Work is now underway to design the future shape of democracy in Newcastle as ward boundaries in the city are redrawn.
The independent Local Government Boundary Commission for England is carrying out a review of Newcastle’s ward boundaries. Having reviewed the evidence on the need for effective democratic representation of the city, the Commission has announced today that this should be based on maintaining the existing number of Councillors: 78.
Although the Commission is not proposing a change in the number of Councillors, the new homes being built across the city, and changes in the student population, means that the existing boundaries need to be reviewed.
The next step is to ask local people for their help to draw up a new pattern of council wards in Newcastle so that they are in a better shape to reflect the city’s changing population.
The Commission’s consultation is open to everyone to have their say by 4 April 2016. Details of the review can be found at www.lgbce.org.uk where there is information about how to get involved and the kind of evidence the Commission is seeking to support their final decision.

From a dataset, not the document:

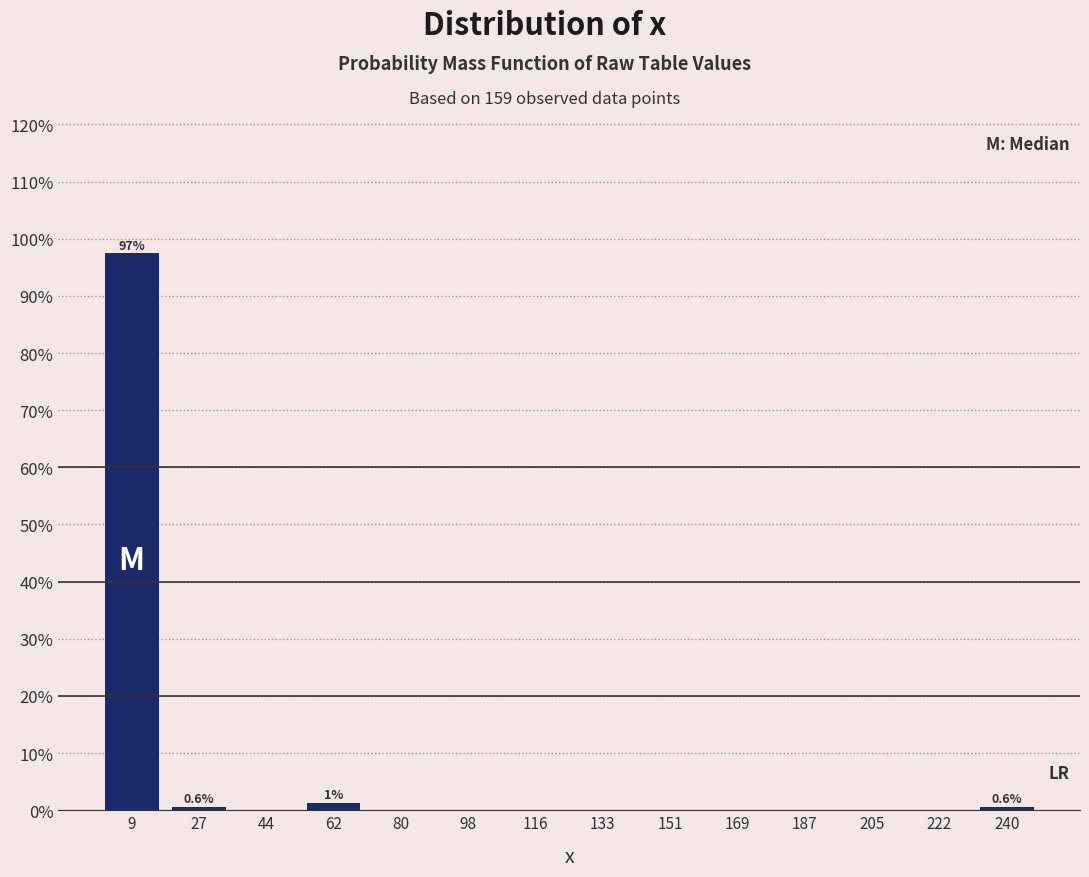

Which range on the x-axis has the tallest bar?

0 to 18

The Commission’s consultation portal allows visitors to interact with online maps of the current wards, draw their own boundaries and feed views into the consultation process. The portal is available at email@example.com.
The Council will support the work of the Commission by consulting on its own detailed proposals. The proposal will be available on www.letstalknewcastle.co.uk from 4 February 2016 to 29 February. A number of drop-in events will be held across the city.
Cllr Chris Bartlett, Chair of the Council’s Constitutional Committee, said:
“We welcome the decision of the Local Government Boundary Commission for England to retain the number of Councillors we currently have. Our councillors play a vital role in representing local communities. We have to make sure that there are enough elected councillors to represent local people effectively.”
“But even though the number of councillors will stay the same we know that the shape and size of council wards has to change because of housing developments and changes to the city’s population. This will have a big impact in the next few years.”
“We have to plan for the future or we will see electoral inequalities across the city with some wards that are too big and some that are too small. These are crucial decisions for democracy in Newcastle.”
“This consultation is open to everyone and I would urge people to have a look at the Commission’s website and have their say. As part of this process, the Council will consult on our own proposals early next month.”